The editor of the Yale Review, James Surowiecki, criticised this method as “extraordinary nonsense”. He argued that the administration had failed to take into account various factors such as non-tariff barriers and currency manipulation, which could affect trade relations.
Some social media users even suggested that the Trump administration might have used ChatGPT, an AI model, to generate the list of countries and their corresponding tariffs. DCinvestor, a well-known non-fungible tokens (NFT) collector, shared his experience of replicating the list using the AI chatbot, sparking widespread speculation.
Additionally, the list included countries that are unlikely to be significant trade partners with the US, such as the uninhabited Heard and McDonald Islands.
These islands, located in the remote Southern Ocean, are subject to a 10% tariff due to their own 10% tariffs on US goods, despite there being no actual trade with the islands.
Reactions and criticism from experts
The announcement of the new tariffs has provoked a strong response from financial experts and analysts, with many expressing concerns about the long-term effects on the US economy and global trade relations.
The CEO of deVere Group, Nigel Green, described Trump’s approach as “economic delusion”, warning that it could destabilise global trade and harm the US economy.
Similarly, a partner at Cinneamhain Ventures, Adam Cochrane, criticised the tariff strategy, pointing out that the US lacks the factories, labour, and raw materials to offset the increased costs of imports.
Some observers have raised the possibility that the tariffs could push the US economy toward a recession.
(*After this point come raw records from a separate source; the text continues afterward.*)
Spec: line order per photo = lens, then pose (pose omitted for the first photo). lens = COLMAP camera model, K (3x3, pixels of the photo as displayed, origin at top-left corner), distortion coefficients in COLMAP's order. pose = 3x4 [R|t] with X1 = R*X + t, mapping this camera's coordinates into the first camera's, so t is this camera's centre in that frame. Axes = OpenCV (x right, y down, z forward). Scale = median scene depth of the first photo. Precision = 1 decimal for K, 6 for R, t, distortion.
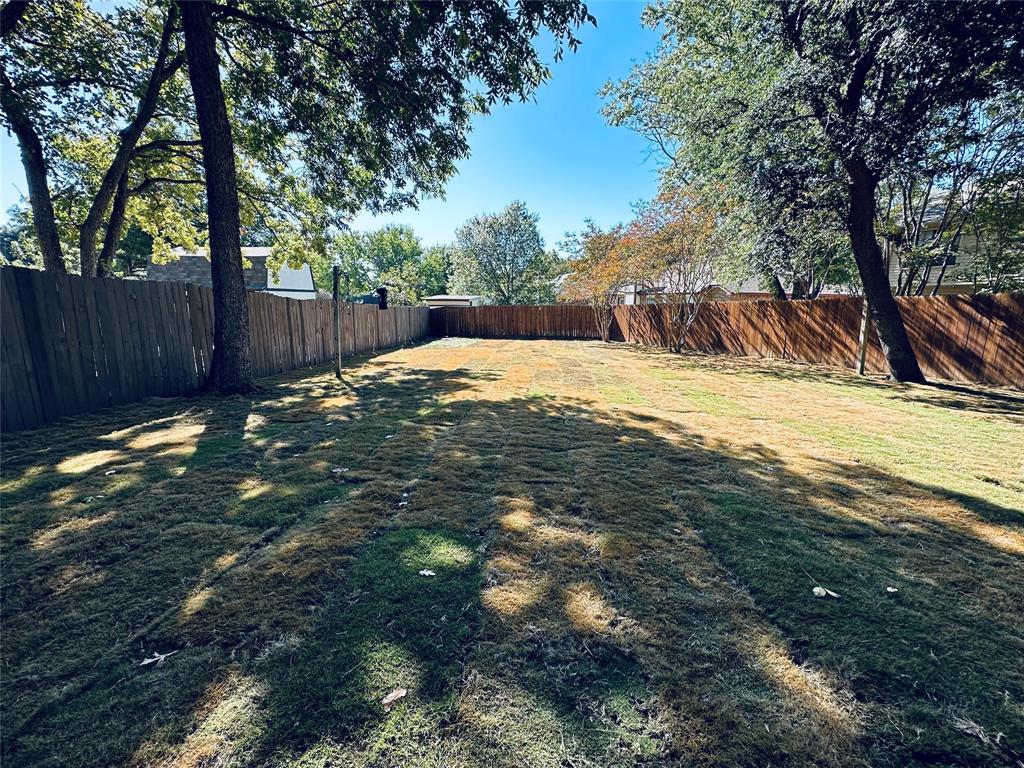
lens RADIAL K [[407.3, 0, 512.0], [0, 407.3, 384.0], [0, 0, 1]] dist [-0.002400, 0.000103]
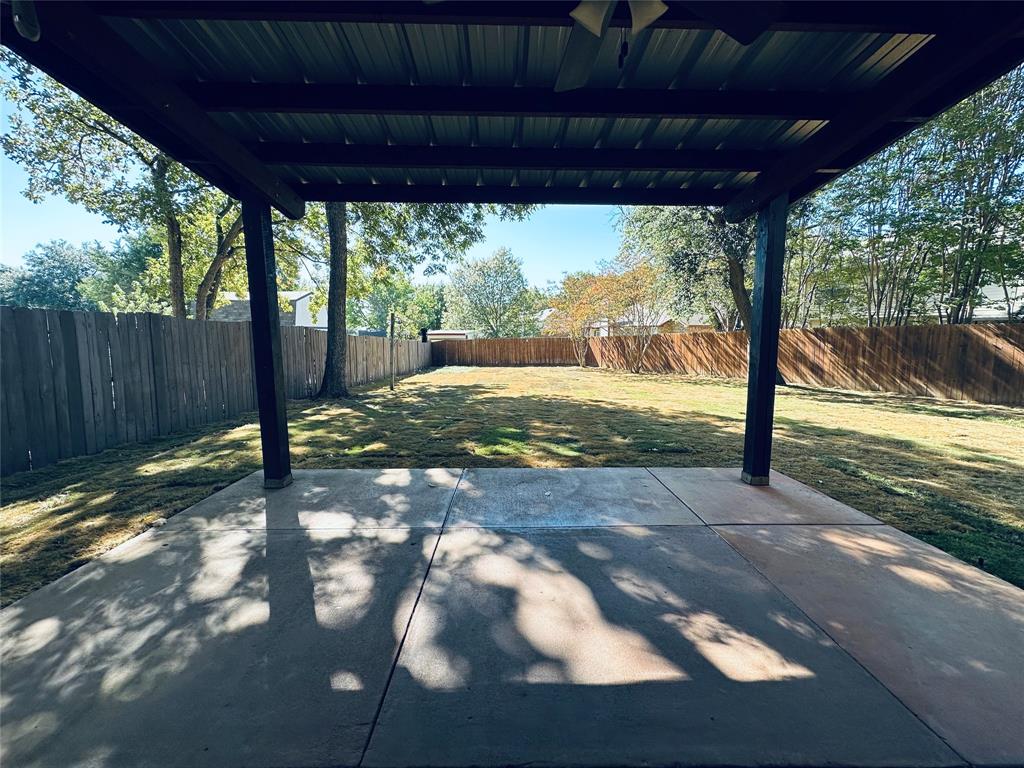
lens RADIAL K [[407.3, 0, 512.0], [0, 407.3, 384.0], [0, 0, 1]] dist [-0.002400, 0.000103]
pose [[0.999028, -0.017559, 0.040444, -0.034212], [0.020665, 0.996762, -0.077710, 0.041611], [-0.038948, 0.078470, 0.996155, -0.222095]]
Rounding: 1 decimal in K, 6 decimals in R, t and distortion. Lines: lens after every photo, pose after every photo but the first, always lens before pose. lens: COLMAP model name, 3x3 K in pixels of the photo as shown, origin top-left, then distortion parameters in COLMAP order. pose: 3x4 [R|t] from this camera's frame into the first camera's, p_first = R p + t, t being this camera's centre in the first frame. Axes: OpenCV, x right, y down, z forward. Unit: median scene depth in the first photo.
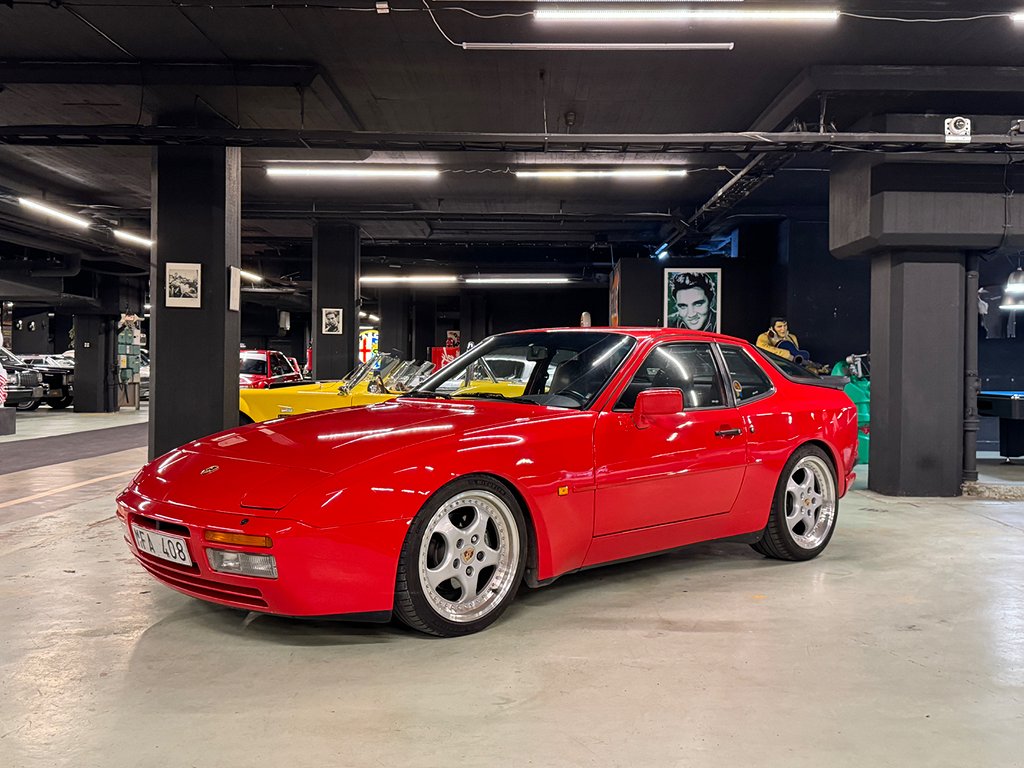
lens RADIAL K [[1020.5, 0, 520.2], [0, 1020.5, 376.2], [0, 0, 1]] dist [0.172887, -0.394348]
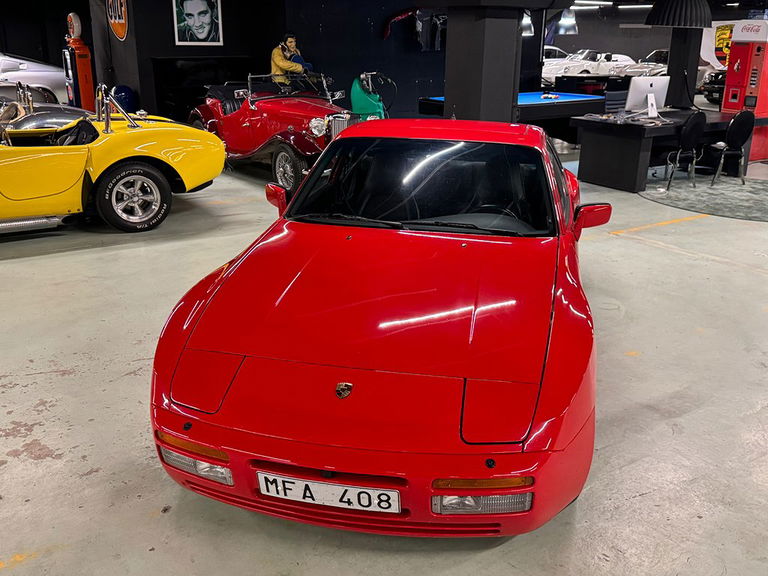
lens RADIAL K [[765.4, 0, 390.2], [0, 765.4, 282.2], [0, 0, 1]] dist [0.172887, -0.394348]
pose [[0.816409, -0.172585, 0.551081, -0.299405], [-0.007258, 0.951155, 0.308630, -0.094308], [-0.577428, -0.255968, 0.775279, 0.250637]]
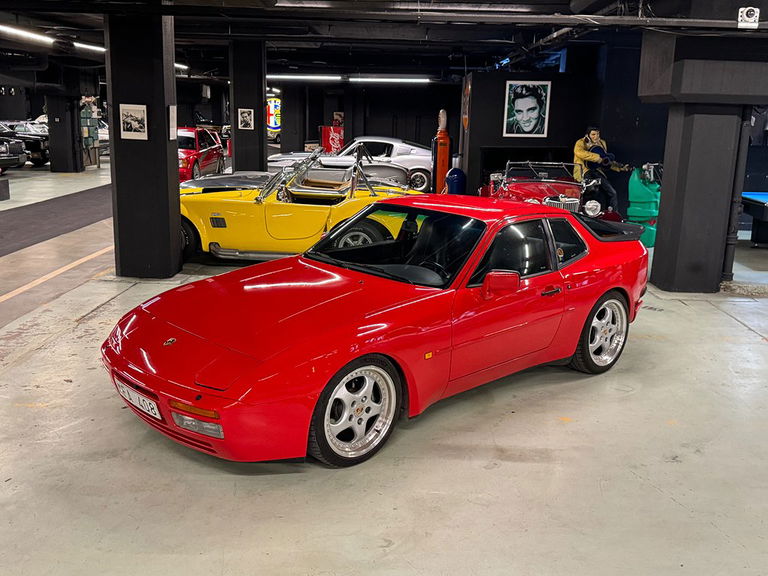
lens RADIAL K [[766.9, 0, 384.0], [0, 766.9, 288.0], [0, 0, 1]] dist [0.156139, -0.338016]
pose [[0.999849, 0.017311, -0.001297, -0.008983], [-0.016621, 0.976208, 0.216200, -0.100965], [0.005009, -0.216146, 0.976348, 0.010302]]
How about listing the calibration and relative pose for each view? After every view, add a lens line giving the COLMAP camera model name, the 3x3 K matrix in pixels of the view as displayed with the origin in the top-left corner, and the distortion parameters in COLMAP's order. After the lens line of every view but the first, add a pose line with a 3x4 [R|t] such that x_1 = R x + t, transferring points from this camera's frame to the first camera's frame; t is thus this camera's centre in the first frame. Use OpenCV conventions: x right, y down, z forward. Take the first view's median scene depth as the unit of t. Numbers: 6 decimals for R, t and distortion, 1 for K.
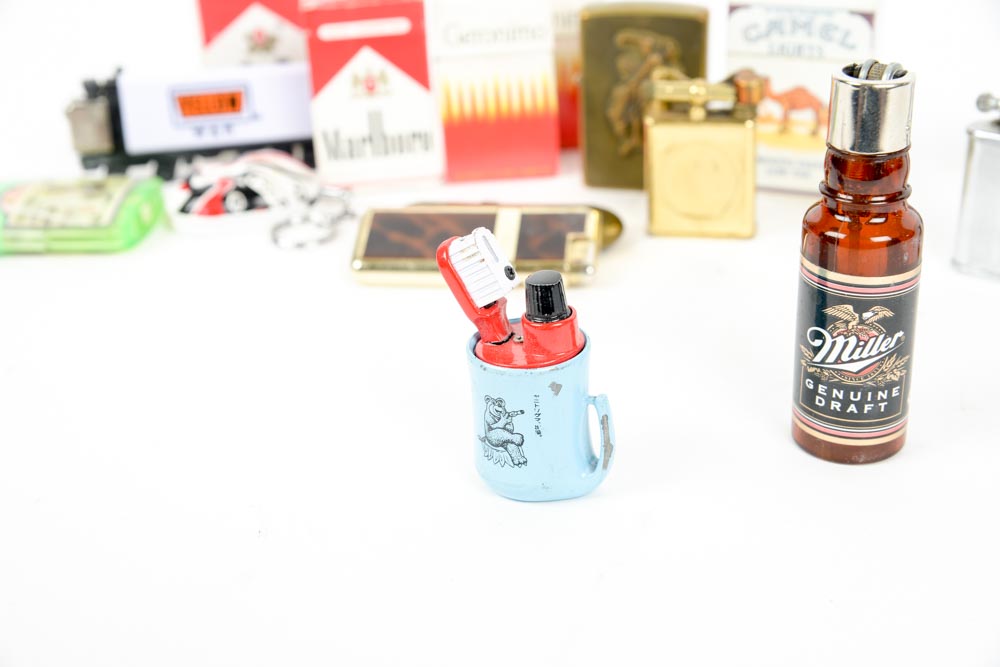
lens RADIAL K [[1531.7, 0, 500.0], [0, 1531.7, 333.5], [0, 0, 1]] dist [-0.008861, 0.021504]
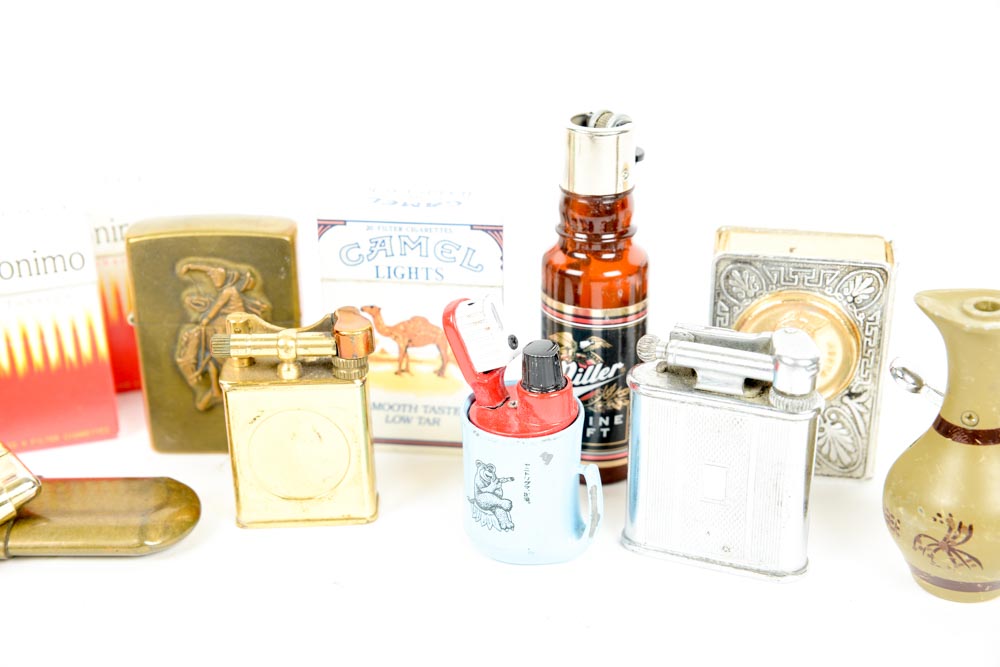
lens RADIAL K [[1549.0, 0, 500.0], [0, 1549.0, 333.5], [0, 0, 1]] dist [-0.004637, -0.024667]
pose [[0.967922, -0.074861, 0.239840, 0.044844], [0.086362, 0.995547, -0.037795, -0.119475], [-0.235943, 0.057295, 0.970076, 0.215480]]
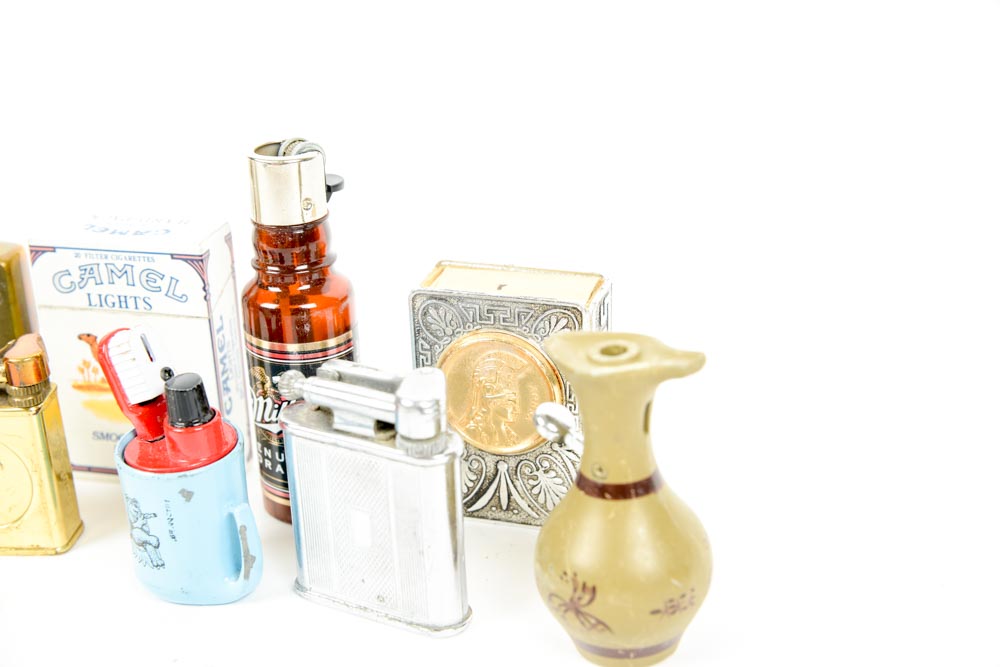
lens RADIAL K [[1549.0, 0, 500.0], [0, 1549.0, 333.5], [0, 0, 1]] dist [-0.004637, -0.024667]
pose [[0.993407, -0.043026, 0.106260, 0.299607], [0.050645, 0.996256, -0.070068, -0.103866], [-0.102848, 0.074987, 0.991867, 0.200898]]
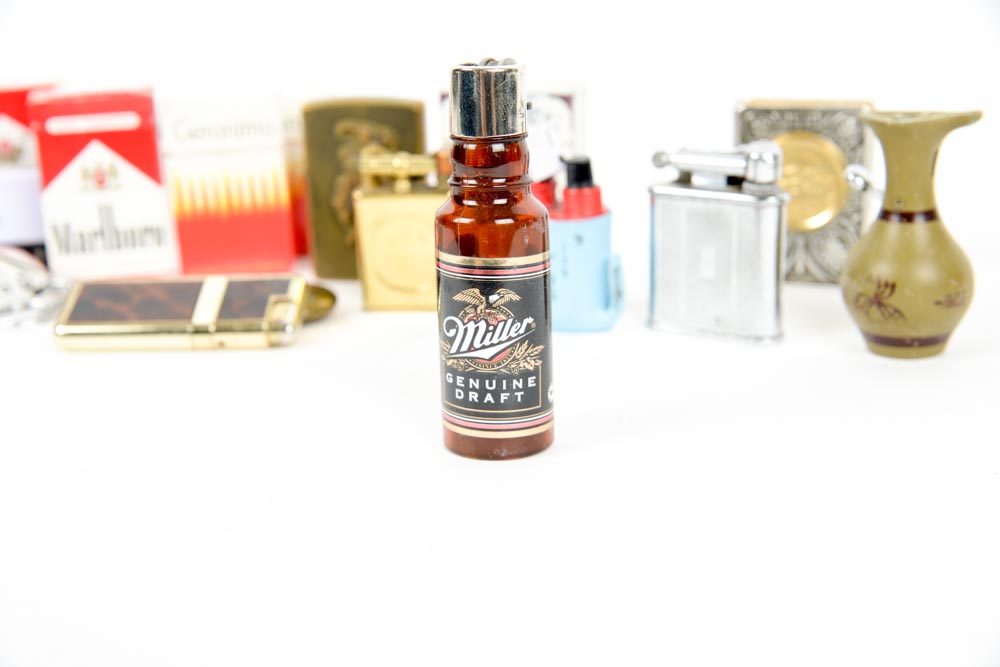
lens RADIAL K [[1531.7, 0, 500.0], [0, 1531.7, 333.5], [0, 0, 1]] dist [-0.008861, 0.021504]
pose [[0.998331, -0.005489, 0.057489, 0.129493], [0.015925, 0.983043, -0.182683, 0.138056], [-0.055511, 0.183293, 0.981490, 0.001498]]
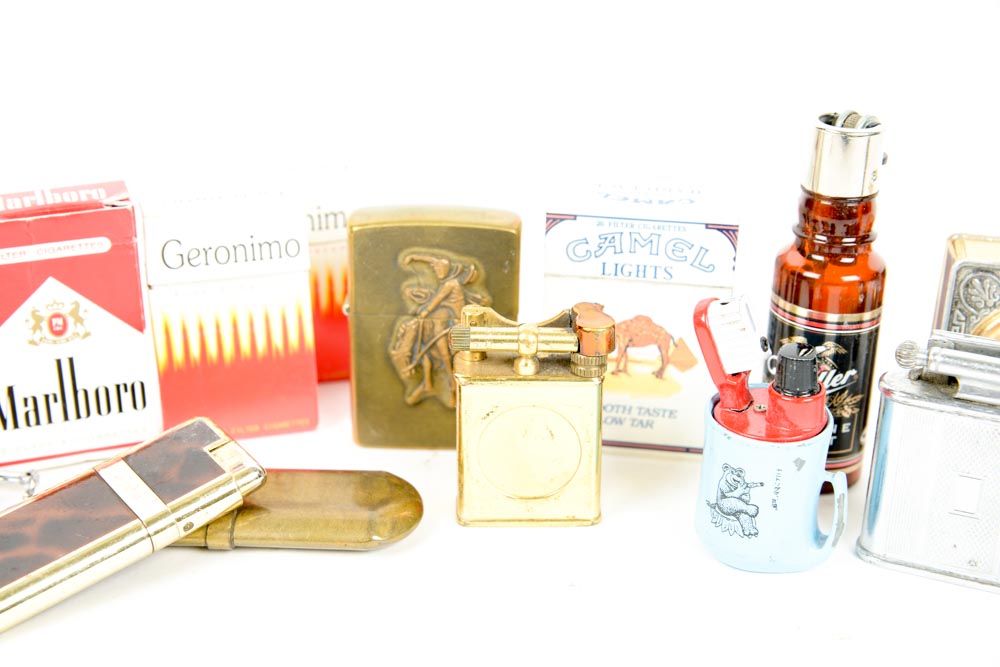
lens RADIAL K [[1531.7, 0, 500.0], [0, 1531.7, 333.5], [0, 0, 1]] dist [-0.008861, 0.021504]
pose [[0.969928, -0.041250, 0.239870, -0.059740], [0.053572, 0.997546, -0.045074, -0.122113], [-0.237422, 0.056569, 0.969758, 0.267489]]
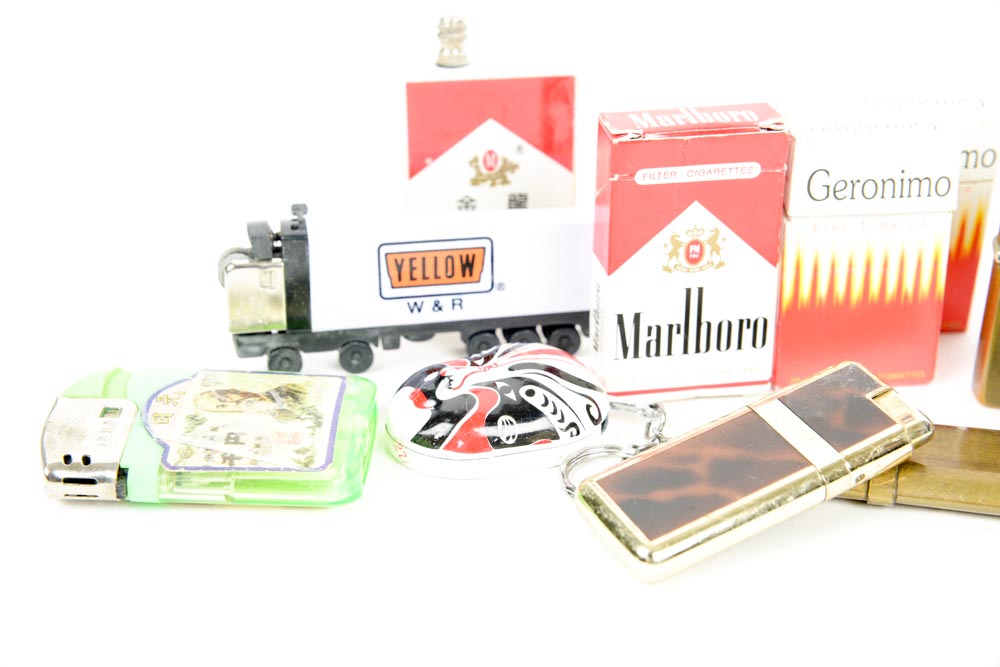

Goldman Sachs had already estimated a 35% chance of a recession in the US prior to the tariff announcement, and betting markets have now raised that estimate to over 50%.
Trump, however, remains steadfast in his belief that the tariffs will strengthen the US economy and make it more competitive on the global stage, claiming that the Great Depression could have been avoided if tariffs had been maintained during that time.
The historical context of tariff policies is significant. The Smoot-Hawley Tariff Act, signed into law in 1930, raised tariffs on over 20,000 imported goods and is often cited as a contributing factor to the deepening of the Great Depression.
Critics of Trump’s new tariffs fear that they could lead to similar economic challenges, particularly as other countries may retaliate with their own tariffs on US exports.
As the new tariffs are set to take effect, global markets, including the cryptocurrency sector, are likely to experience continued volatility. While some market participants believe that the tariffs will have limited long-term impact, others are concerned about the broader economic consequences.
The US stock market, for example, saw sharp declines following the announcement, with tech stocks taking a major hit. Gold prices, on the other hand, surged to new all-time highs as investors sought safety in traditional assets.
For the crypto market, the immediate aftermath of the tariffs has been marked by significant liquidations, with over $500 million in futures positions wiped out within 24 hours.
For the crypto market, the immediate aftermath of the tariffs has been marked by significant liquidations, with over $500 million in futures positions wiped out within 24 hours.
Bitcoin and other major cryptocurrencies experienced sharp price declines, and the overall market cap of digital assets fell by more than $100 billion.
Despite these challenges, many in the crypto community remain optimistic about the future. The core fundamentals of blockchain technology and the increasing institutional adoption of digital assets continue to provide hope for long-term growth, even in the face of uncertainty.